I've been asked by Haven to write a bit on my own experience with BPD and empathy. Before my BPD diagnosis I knew I was highly sensitive, the more official name for that being Sensory Processing Sensitivity and it's there in about 15-20% of the human population, and even exists in other animals. As you can guess, people who experience the world with heightened sensitivity are very liable to fall victim to various psychiatric conditions, such as depression, strong mood disturbances and mood fluctuations, PTSD and general dissociative conditions. It's almost part and parcel of being HSP, given all the normal challenges we encounter every day in our lives.
One of the defining features of being an HSP (Highly Sensitive Person), is having strong empathy; The ability to literally feel someone's else's emotions, to inhabit their world, momentarily and to transpose our own happiness, insecurities and pain from the other person's experience.

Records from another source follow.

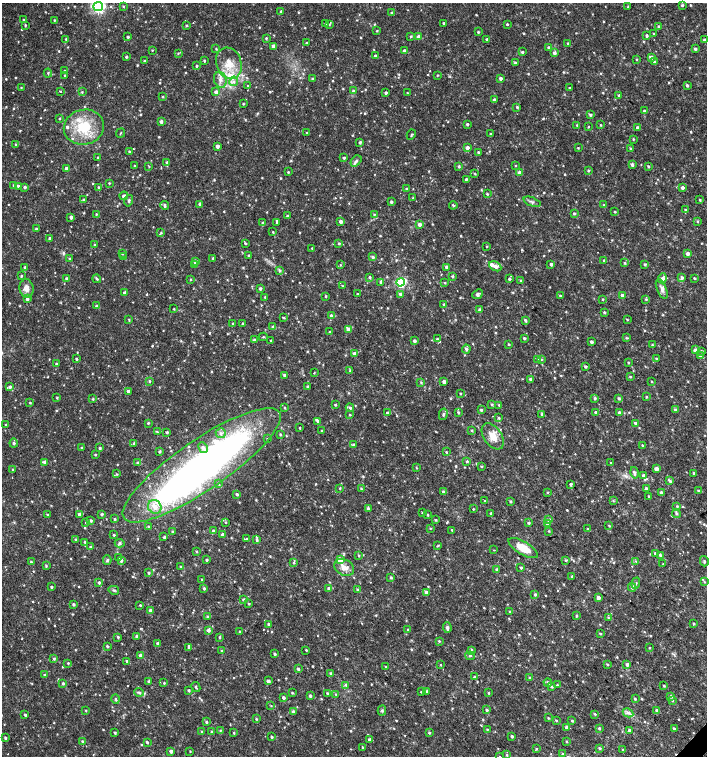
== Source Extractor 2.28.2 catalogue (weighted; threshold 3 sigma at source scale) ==
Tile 6 of 4 x 4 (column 2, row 2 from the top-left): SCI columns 1636-3045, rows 3013-4519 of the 6025 x 6032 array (HDU 1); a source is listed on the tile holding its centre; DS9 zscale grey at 2 x 2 block average (1 PNG px = mean of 2 x 2 image px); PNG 709 x 758 px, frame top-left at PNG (2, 3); each listed source drawn as its Kron ellipse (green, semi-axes under 4 px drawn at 4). Shown black and unused: <1% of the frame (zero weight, under 2 of 3 exposures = <1% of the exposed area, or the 3 px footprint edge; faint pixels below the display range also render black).
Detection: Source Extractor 2.28.2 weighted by HDU 2 'WHT'; one run over the whole footprint, this tile lists its part. Background 0.0179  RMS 0.0031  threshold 0.0141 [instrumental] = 3 sigma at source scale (4.5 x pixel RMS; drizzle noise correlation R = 1.50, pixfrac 1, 0.0396/0.0396 arcsec/px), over >= 5 px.
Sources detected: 936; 1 inside a brighter object's white glare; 4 cosmic-ray / hot-pixel residue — neither listed nor drawn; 2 coinciding with a brighter row at this scale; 16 inside a brighter listed object's ellipse — not listed separately; of the other 913, all 500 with FLUX_AUTO >= 0.608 (the completeness limit of this list) listed and drawn (413 fainter detections not listed), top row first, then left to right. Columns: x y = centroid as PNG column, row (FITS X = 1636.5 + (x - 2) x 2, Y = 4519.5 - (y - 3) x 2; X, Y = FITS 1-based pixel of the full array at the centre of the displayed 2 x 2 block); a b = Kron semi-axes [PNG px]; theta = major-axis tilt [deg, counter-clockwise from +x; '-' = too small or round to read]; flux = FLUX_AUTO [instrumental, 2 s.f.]
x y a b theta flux
682 5 3 3 - 0.96
98 6 5 4 - 160
123 6 3 3 - 0.77
628 7 3 2 - 0.62
281 11 3 2 - 0.74
392 13 3 3 - 1.3
24 20 3 3 - 0.67
54 20 2 2 - 0.68
444 23 2 2 - 0.93
325 24 3 2 - 0.71
329 24 3 3 - 0.73
507 24 2 2 - 0.91
25 25 3 2 - 0.82
186 25 3 3 - 0.83
659 26 3 3 - 1.2
377 31 2 2 - 0.63
478 32 2 2 - 0.92
654 34 3 2 - 0.71
411 36 3 2 - 0.85
647 36 3 3 - 1.1
128 37 2 2 - 1.1
418 37 3 3 - 2.7
266 38 3 3 - 0.86
66 39 3 3 - 1
487 39 3 2 - 1.1
704 40 2 2 - 6.3
307 43 3 2 - 0.83
568 43 3 3 - 0.68
273 46 3 3 - 2.9
548 47 3 3 - 1.3
216 49 3 2 - 0.75
695 49 3 3 - 1.5
152 50 2 2 - 0.62
404 51 3 3 - 2.7
522 52 3 3 - 1.1
178 53 3 3 - 0.78
554 53 3 3 - 2.6
375 55 3 2 - 0.75
126 57 2 2 - 1
651 57 3 3 - 3.2
636 59 2 2 - 0.61
144 61 3 2 - 1
204 61 3 2 - 0.87
654 61 3 3 - 1.1
229 63 16 12 -71 14
515 63 3 3 - 1.1
197 66 3 2 - 1
64 71 2 2 - 0.61
48 73 4 3 - 0.86
437 75 3 2 - 0.62
65 76 3 2 - 0.79
500 78 3 3 - 1.9
312 79 3 2 - 1.1
220 80 8 6 -73 4.1
234 81 5 3 - 1.9
248 85 3 3 - 0.65
687 85 3 3 - 1.3
21 88 2 2 - 0.64
570 88 2 2 - 1.4
60 91 2 2 - 1.1
353 91 3 3 - 1.7
82 92 3 3 - 0.67
216 92 4 4 - 2.5
386 93 3 2 - 1.4
407 93 2 2 - 0.72
619 95 3 2 - 1.6
163 97 3 3 - 0.77
494 99 3 3 - 1.1
243 104 2 2 - 0.75
517 107 3 3 - 0.9
644 111 3 3 - 1.2
590 115 3 3 - 1.3
59 118 3 2 - 0.73
161 122 3 3 - 2
467 124 3 3 - 1.2
577 125 3 3 - 0.63
600 125 3 3 - 0.65
588 126 2 2 - 1.1
84 127 20 17 14 29
637 127 3 3 - 1.4
121 133 5 2 - 0.66
307 133 3 2 - 0.75
490 134 3 2 - 0.94
411 135 5 2 - 0.82
633 139 3 2 - 0.65
360 142 3 3 - 1.2
16 144 3 3 - 0.76
217 146 3 3 - 2.5
467 148 3 3 - 2.9
578 148 2 2 - 0.67
630 148 3 3 - 0.65
129 152 2 2 - 0.9
478 152 2 2 - 1
98 158 2 2 - 0.76
344 158 3 2 - 1.1
356 161 6 4 49 2
167 162 3 3 - 1.6
515 165 3 2 - 0.63
632 165 3 3 - 1.9
135 166 3 2 - 0.86
149 166 4 3 - 0.61
459 166 3 3 - 1.1
648 166 3 3 - 1
66 168 3 3 - 2.5
588 170 3 2 - 1
288 172 2 2 - 0.76
519 172 4 4 - 2
475 174 4 2 - 0.64
466 179 3 3 - 0.98
109 183 3 2 - 0.69
14 185 3 3 - 0.74
18 186 3 3 - 1.2
25 187 4 3 - 1.5
98 187 3 3 - 0.98
682 188 3 3 - 2.3
407 189 3 3 - 1.6
487 194 3 3 - 0.75
124 196 4 3 - 2.5
413 198 3 3 - 0.82
84 199 3 2 - 0.92
700 200 3 2 - 0.71
129 201 6 3 75 1.3
391 202 3 2 - 1.3
532 202 9 3 -20 1.8
200 204 3 3 - 2.7
453 205 4 3 - 1.1
604 205 3 3 - 0.98
165 206 4 3 - 1.5
685 210 2 2 - 0.77
614 212 2 2 - 0.75
574 213 3 3 - 1.2
96 214 3 2 - 0.67
374 215 4 3 - 0.9
287 216 2 2 - 1.2
71 217 2 2 - 2.1
277 222 3 2 - 1.1
340 222 3 3 - 2.4
697 222 3 2 - 0.66
262 223 3 3 - 0.87
419 224 4 3 - 2.4
36 229 3 3 - 1.1
273 232 2 2 - 0.72
161 233 3 3 - 0.85
50 238 2 2 - 1.4
246 243 3 2 - 0.8
339 243 3 3 - 0.9
95 245 3 2 - 0.67
487 246 2 2 - 0.61
312 248 3 3 - 0.83
122 253 3 3 - 0.75
687 254 3 3 - 3.9
248 255 3 3 - 0.89
123 257 3 3 - 0.75
373 257 3 3 - 1.4
213 258 2 2 - 0.87
69 259 3 2 - 1
604 260 2 2 - 0.91
195 261 3 3 - 2.6
625 263 3 3 - 0.85
194 264 3 2 - 0.69
551 264 3 3 - 1.6
645 264 3 3 - 1
340 265 3 3 - 0.78
495 266 6 4 -27 2.8
25 267 3 3 - 1.8
447 267 3 3 - 3.5
280 271 4 3 - 1.2
21 276 2 2 - 1
452 276 3 3 - 1
370 277 3 2 - 1.1
682 277 4 3 - 1.4
66 278 3 2 - 1.4
662 278 5 4 - 2.8
694 278 3 2 - 0.75
97 279 4 2 - 1
190 279 3 2 - 0.63
509 279 3 3 - 1.3
521 281 3 3 - 0.86
381 282 4 3 - 1.7
401 282 4 4 - 70
444 283 3 3 - 0.7
342 286 3 3 - 0.65
27 288 9 7 -80 5.1
260 288 3 2 - 1.5
662 289 11 4 -68 3
125 293 3 3 - 2.2
357 294 2 2 - 0.86
400 294 4 3 - 2.1
477 294 6 4 43 1.6
622 295 3 2 - 1.9
326 296 3 2 - 0.89
560 296 3 2 - 0.9
265 297 3 3 - 0.76
27 299 3 3 - 1.7
603 299 2 2 - 0.74
646 299 4 2 - 0.71
443 304 3 3 - 0.61
96 306 3 3 - 1
174 309 3 2 - 0.69
479 309 3 3 - 1.3
604 312 3 3 - 1.1
331 316 4 3 - 1.9
284 318 3 2 - 0.92
627 319 3 2 - 0.64
129 320 4 2 - 0.62
525 320 4 3 - 1.2
233 323 3 2 - 0.88
243 324 3 2 - 0.88
273 326 4 3 - 1.2
349 330 4 3 - 3.2
330 332 3 3 - 0.76
263 337 4 3 - 0.75
524 338 3 2 - 1.3
626 338 4 3 - 0.95
437 339 3 3 - 1.2
254 340 3 2 - 1.5
271 341 2 2 - 0.93
414 341 3 2 - 2
591 342 2 2 - 1.8
509 344 2 2 - 0.7
652 345 3 3 - 0.71
466 349 4 3 - 1.7
695 350 3 3 - 2.7
702 351 4 3 - 1.2
355 354 3 3 - 4
700 356 4 3 - 2.9
656 358 3 2 - 0.81
76 359 2 2 - 1.1
538 359 4 3 - 1.3
541 359 3 3 - 0.72
628 362 2 2 - 0.67
56 364 2 2 - 0.84
585 366 3 2 - 1.1
350 370 3 3 - 0.78
314 373 2 2 - 0.86
284 375 2 2 - 1.8
630 377 3 3 - 0.72
530 379 3 3 - 1.1
149 381 3 3 - 0.87
652 381 3 2 - 0.65
421 382 3 3 - 0.81
444 382 3 2 - 3
10 387 4 4 - 1.6
308 387 3 3 - 1.5
128 391 3 3 - 1.8
460 393 2 2 - 0.75
646 397 3 2 - 0.63
57 398 3 2 - 0.68
595 398 3 3 - 1.2
619 398 3 3 - 1.4
93 399 3 2 - 0.78
30 403 3 2 - 0.71
335 405 2 2 - 0.91
492 405 3 3 - 0.83
499 405 3 3 - 1
285 408 3 2 - 0.68
350 408 4 4 - 1.4
481 410 3 2 - 1.3
675 410 3 3 - 1.2
458 412 3 3 - 1
596 412 3 3 - 2.1
619 412 3 3 - 1.4
387 413 3 2 - 1.1
443 414 6 3 78 1.4
542 414 3 3 - 1.3
350 415 3 2 - 0.64
499 418 3 3 - 1.1
318 421 4 3 - 1.2
148 423 3 2 - 1
635 423 3 3 - 1.5
6 425 2 2 - 0.85
299 428 3 2 - 0.63
472 430 3 2 - 0.73
322 431 2 2 - 0.75
157 432 3 3 - 0.71
167 432 2 2 - 1.2
221 433 5 5 - 2.1
280 435 3 2 - 0.86
493 436 14 8 -55 10
267 439 3 2 - 0.62
14 443 4 3 - 1.2
134 443 4 3 - 1.1
354 445 4 3 - 1.4
642 445 2 2 - 0.82
81 448 3 2 - 0.79
100 448 2 2 - 1.2
203 448 6 4 -63 2.4
159 451 3 2 - 1.1
446 452 3 2 - 0.74
95 455 3 2 - 0.8
467 461 3 3 - 0.95
45 462 4 3 - 2.6
610 462 2 2 - 1.1
137 463 3 3 - 0.98
202 465 94 25 34 380
481 466 3 3 - 0.69
416 468 3 2 - 0.61
13 469 3 2 - 0.69
656 469 3 3 - 4.2
634 473 6 3 -76 2.1
694 473 2 2 - 1.1
117 474 3 3 - 0.72
644 476 4 3 - 2.6
670 481 4 3 - 1.5
218 484 3 3 - 0.72
571 484 2 2 - 1.3
340 488 3 2 - 0.7
361 488 3 3 - 0.73
646 489 3 3 - 2.1
698 491 4 3 - 1.1
443 492 3 3 - 1.2
547 492 3 2 - 0.72
661 492 3 3 - 1.5
237 494 2 2 - 1.3
649 496 3 2 - 0.99
485 501 2 2 - 2
510 501 3 3 - 0.95
613 501 3 2 - 0.61
677 506 3 3 - 0.93
155 507 7 6 - 6.6
368 509 3 3 - 1.8
473 509 3 2 - 0.63
422 513 3 3 - 0.78
490 513 3 2 - 0.84
676 513 4 3 - 1.2
47 514 3 2 - 0.72
79 514 3 3 - 2.9
102 514 3 3 - 1.2
428 515 2 2 - 0.73
115 519 3 2 - 1.1
91 520 3 2 - 1.1
435 520 3 3 - 0.71
548 520 3 3 - 2.3
225 522 3 3 - 0.61
86 523 3 2 - 0.71
528 523 3 3 - 1.1
547 524 3 3 - 0.98
609 525 3 3 - 0.76
148 526 3 3 - 0.67
430 528 3 3 - 0.63
588 529 3 3 - 1
452 530 4 2 - 0.78
172 531 3 2 - 0.74
213 531 3 3 - 1.4
549 531 3 3 - 0.72
114 535 2 2 - 0.79
222 535 3 3 - 2.9
164 537 3 2 - 1.1
76 539 3 3 - 0.76
246 539 3 3 - 0.84
257 540 3 3 - 1.1
85 542 3 3 - 1.3
120 543 5 4 - 1.4
438 545 4 2 - 0.66
91 547 3 3 - 2.1
523 548 16 6 -30 16
494 550 2 2 - 1.3
197 552 3 3 - 0.71
655 553 3 3 - 1.7
359 555 3 3 - 0.72
660 555 4 3 - 1.2
119 557 3 2 - 0.62
107 560 4 4 - 1.3
121 560 3 3 - 1.7
206 560 3 3 - 0.92
340 560 3 3 - 12
566 560 3 3 - 0.62
636 561 3 3 - 0.62
704 561 5 3 - 1
31 562 3 3 - 0.89
293 563 3 3 - 0.76
663 564 3 3 - 0.64
46 566 3 3 - 0.76
181 567 3 2 - 0.8
344 567 10 8 -30 6.4
521 568 2 2 - 1.2
496 570 3 3 - 1
149 573 3 3 - 0.95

This often leads to an over-projection, where we forget the other person may be much thicker skinned, much less affected by emotions than ourselves, or it may just be that we recognize the strength and significance of someone else's emotion before they even do. Who knows.
It can mean we feel close to people who we barely know, and other people are drawn to the fact that someone they hardly know, feels so familiar to them.
BPD I'd say is just when sensitivity has detrimental effects on our health and relationships. I'm classified on the lower end of BPD and I wouldn't even begin to say my experience of it is the same as other people's. At the end of the day, regardless what we label ourselves or have been diagnosed with, the behaviours look the same, and it's the behaviours that matter, not the label.
In relationships, I've been called everything from perfect to selfish, cold and a psycho bitch among other things. So, from the outside looking in, I guess, I'm not always an angel. If I was a doormat I wouldn't survive, quite literally, so I'm very glad I'm not. There are some exes I'll always be fond of, even those who hurt me in some way, I just can't always shake my empathy/sympathy and affection for them, even though I have to protect myself and accept the reality of a doomed relationship.